Additionally, an experiment was performed to evaluate Word Embeddings in the specific conditions of a small dataset of short questions. In a dataset of around 20,000 Stack Overflow categorized questions, labeled as one of 20 different categories. BoW and Metric Learning embeddings were trained using the sentences in the dataset and used to label the sentences by training a logistic regression classifier. Additionally, using a large amount of Stack Overflow unlabelled questions, different Word2Vecs are trained, each time using a different amount of sentences, including sentences from the dataset itself. Mean average precision is used as the metric to compare between the classifiers. The results can be found in Figure 2. As can be seen, a very large amount of sentences are needed for word2vec to outperform Metric Learning. Even training a word2vec with 2.5 times the amount of sentences from the original dataset does not significantly outperform BoW. In conclusion, BoW and especially Metric Learning, are far more suitable in cases when not a great deal text from a particular kind is available. It is commonly agreed in the literature that predict-based word embeddings are superior to any other embeddings. However, in this particular case of a small dataset of short sentences, a more classical approach yielded better results.

Conclusions and acknowledgments

For some applications, a large amount of text can be difficult to acquire, and therefore, there is a case to be made for Metric Learning or other similar embeddings which performed well while using only the small amount of data from the dataset itself.
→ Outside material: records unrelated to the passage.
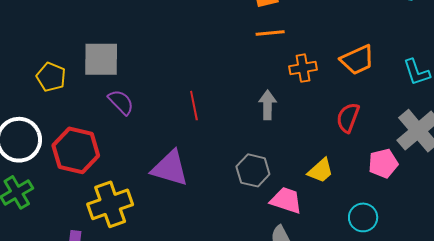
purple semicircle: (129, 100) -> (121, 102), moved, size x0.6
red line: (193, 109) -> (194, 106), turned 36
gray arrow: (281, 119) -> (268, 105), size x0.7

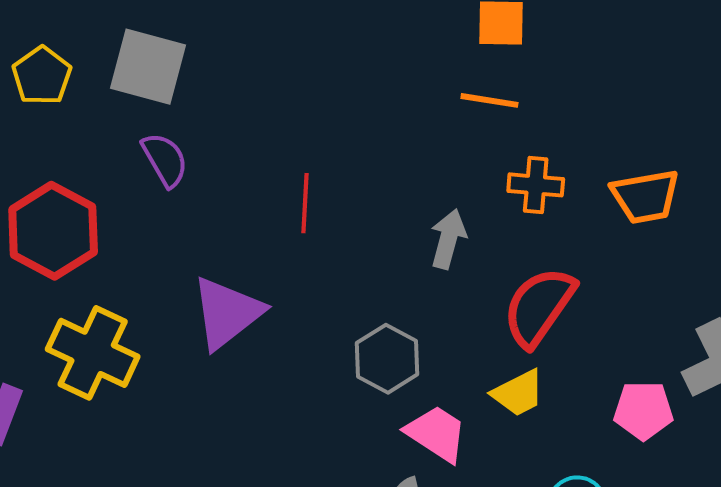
red semicircle: (348, 118) -> (539, 307), moved, size x1.4
purple triangle: (170, 168) -> (227, 313), turned 51
yellow cross: (110, 204) -> (93, 353), turned 30

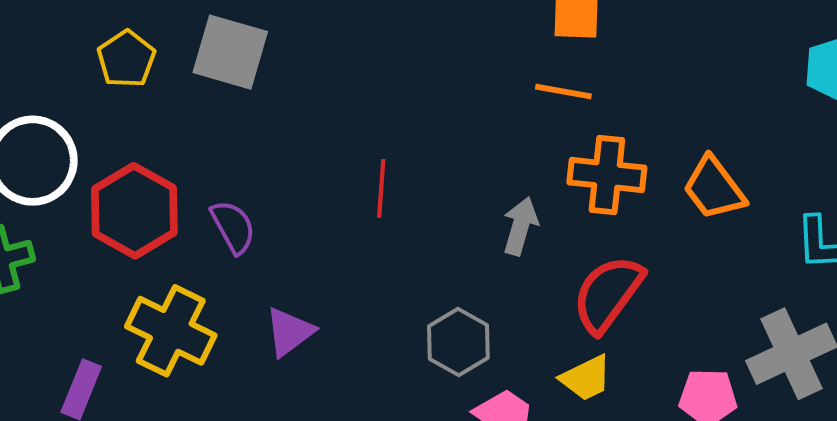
purple semicircle: (165, 160) -> (233, 227), moved
orange cross: (536, 185) -> (607, 175), size x1.4
orange trapezoid: (645, 196) -> (714, 188), turned 62
purple triangle: (227, 313) -> (289, 332), moved, size x0.7

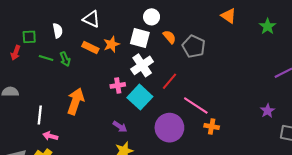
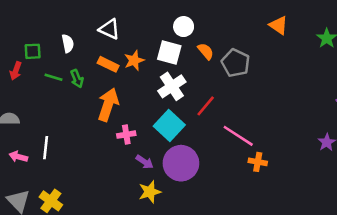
pink cross: (118, 85) -> (126, 135), moved
orange arrow: (76, 101) -> (108, 105), moved
purple circle: (169, 128) -> (181, 163), moved
pink arrow: (50, 136) -> (18, 157), moved

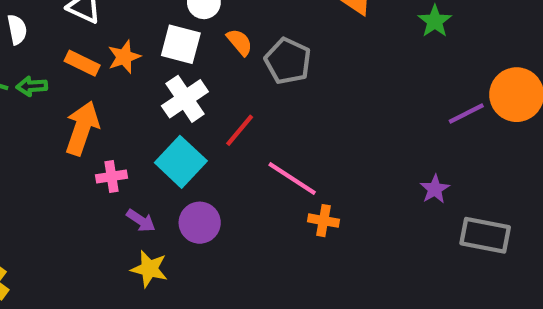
green arrow: (77, 79) -> (32, 86), turned 108
purple circle: (181, 163) -> (200, 223), size x0.7
yellow star: (150, 192) -> (149, 269), turned 30

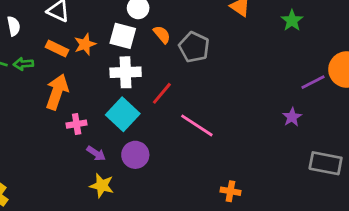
white cross: (185, 99) -> (126, 72), turned 32
purple star: (435, 189) -> (292, 117), moved
orange cross: (324, 221) -> (230, 191), moved

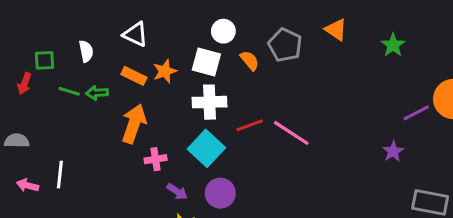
gray pentagon: (194, 47) -> (285, 45), moved
red line: (162, 93) -> (250, 125), turned 30
pink line: (197, 125) -> (291, 133), moved

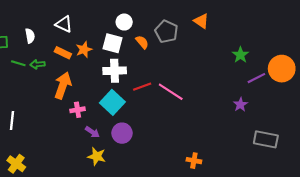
green star: (393, 45) -> (240, 55), moved

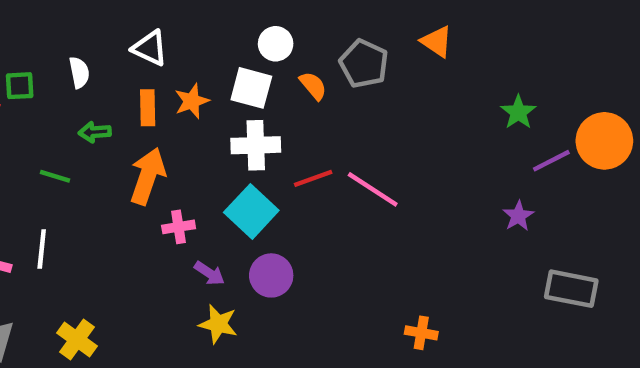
orange rectangle: (63, 53) -> (148, 108), turned 63
green line: (18, 63) -> (55, 176), moved
yellow cross: (16, 164) -> (77, 339), moved

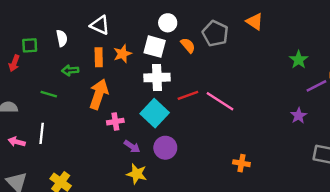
orange cross: (421, 333) -> (241, 163), moved

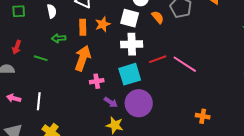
green square: (30, 45) -> (19, 11), moved
red arrow: (14, 63) -> (17, 47), moved
cyan square: (155, 113) -> (130, 74), turned 30
white line: (42, 133) -> (39, 101), moved
purple circle: (165, 148) -> (139, 103), size x1.4

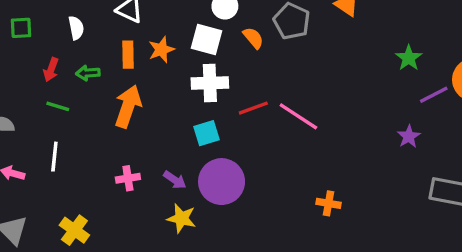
red arrow: (17, 47) -> (51, 70), moved
cyan square: (130, 74) -> (206, 133), size x0.7
pink cross: (97, 81) -> (128, 178), moved
white line: (39, 101) -> (54, 157), moved

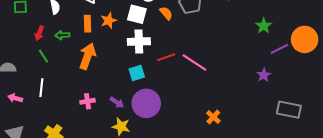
green line: (58, 106) -> (43, 56), turned 40
orange cross: (329, 203) -> (213, 117), turned 32

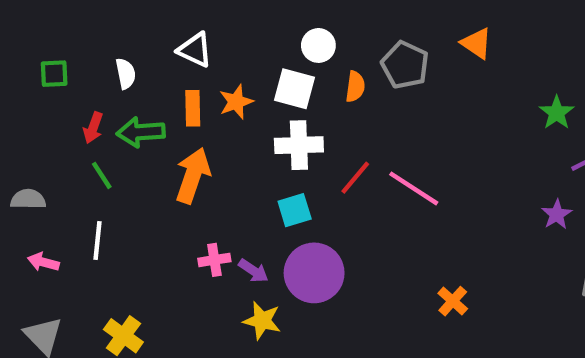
orange semicircle: (166, 13) -> (355, 87), turned 48
green arrow: (62, 35) -> (141, 132), size x1.5
red line: (166, 57) -> (355, 178), turned -30
pink cross: (88, 101) -> (214, 260), moved

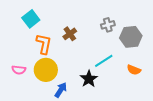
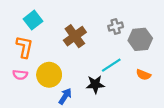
brown cross: (70, 34) -> (75, 36), size x1.5
orange L-shape: (44, 44) -> (24, 47), moved
black star: (89, 79) -> (95, 84), turned 30

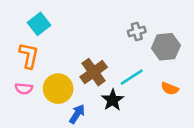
brown cross: (75, 36) -> (94, 72), moved
black star: (95, 84) -> (113, 100), turned -30

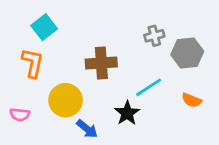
brown cross: (94, 72) -> (101, 63), moved, turned 32
pink semicircle: (24, 89) -> (20, 115), moved
blue arrow: (77, 114) -> (87, 129), turned 96

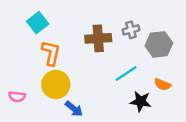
orange L-shape: (33, 63) -> (51, 53), moved
brown cross: (101, 63) -> (98, 38), moved
black star: (127, 113) -> (141, 101), moved, turned -30

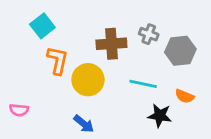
gray cross: (131, 30) -> (149, 34), turned 35
cyan line: (126, 74) -> (143, 84), turned 45
yellow circle: (56, 84) -> (88, 80), moved

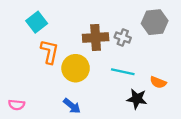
gray cross: (149, 34) -> (123, 38), moved
gray hexagon: (180, 51) -> (155, 22), moved
pink semicircle: (19, 110) -> (17, 105), moved

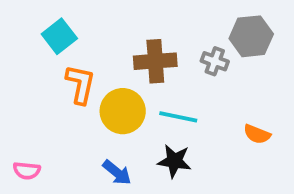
gray cross: (123, 38) -> (215, 61), moved
cyan line: (123, 72) -> (178, 117), moved
black star: (137, 99) -> (174, 161), moved

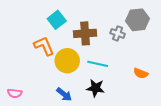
cyan square: (59, 36) -> (57, 20), moved
orange L-shape: (80, 84) -> (44, 46), turned -35

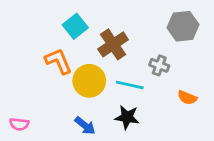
brown cross: (85, 33) -> (113, 44), turned -30
gray cross: (118, 33) -> (159, 65), moved

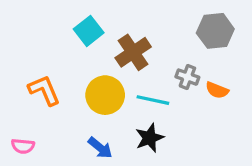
orange L-shape: (58, 61) -> (44, 90), moved
orange semicircle: (187, 98) -> (217, 90), moved
black star: (127, 117) -> (150, 138), turned -30

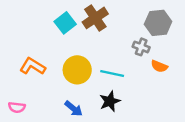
brown cross: (133, 52) -> (95, 18), moved
gray cross: (187, 77) -> (141, 47), moved
orange L-shape: (44, 90) -> (33, 66), turned -35

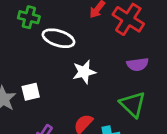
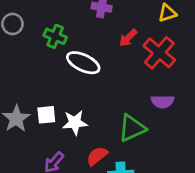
white star: (84, 72) -> (75, 123), moved
green triangle: (133, 104) -> (132, 128), moved, turned 44

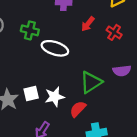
red cross: (159, 53) -> (114, 32), size x0.6
green triangle: (132, 128) -> (91, 82), moved
red semicircle: (97, 156) -> (78, 109), moved

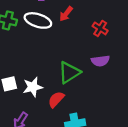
red cross: (114, 32) -> (100, 28), moved
white ellipse: (55, 48) -> (38, 20), moved

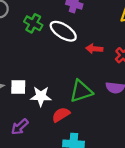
red arrow: (66, 14) -> (94, 49), moved, turned 42

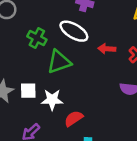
green cross: (33, 23) -> (37, 38), moved
green triangle: (81, 91) -> (59, 62), moved

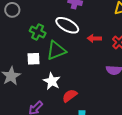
white square: (28, 91) -> (34, 59), moved
white star: (52, 100) -> (52, 81), turned 30

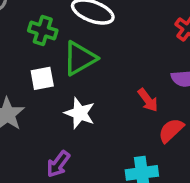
red arrow: (94, 38) -> (148, 100), moved, turned -120
red semicircle: (70, 96) -> (171, 130), moved

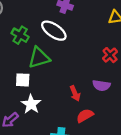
white square: (42, 78) -> (23, 80), moved
white star: (80, 113) -> (31, 104), moved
My summer internship at BBVA Data & Analytics was a fantastic learning experience and helped me dive deep into the basics of Natural Language Processing, with the guidance of great professional mentors. Most of all, I would like to thank José Antonio Rodríguez for its time and patience supervising both of my internships in the company and for all the new concepts that he has taught me.

References   [ + ]

1. While this holds mostly true (it can produce really meaningful embeddings when given enough text, as we will see), it appears to be something that you can draw conclusions on only when you have seen enough text. In fact, we will explore some flaws of the methods that assume this hypothesis when not enough text is available. This is the same idea of what happens sometimes in statistics when the sample is not large enough. The distribution of the sum of the results of rolling a fair dice twice will not resemble a normal distribution as much as the distribution of rolling 100 will do.
2. In a Machine Learning context it refers to data that uses additional knowledge during training.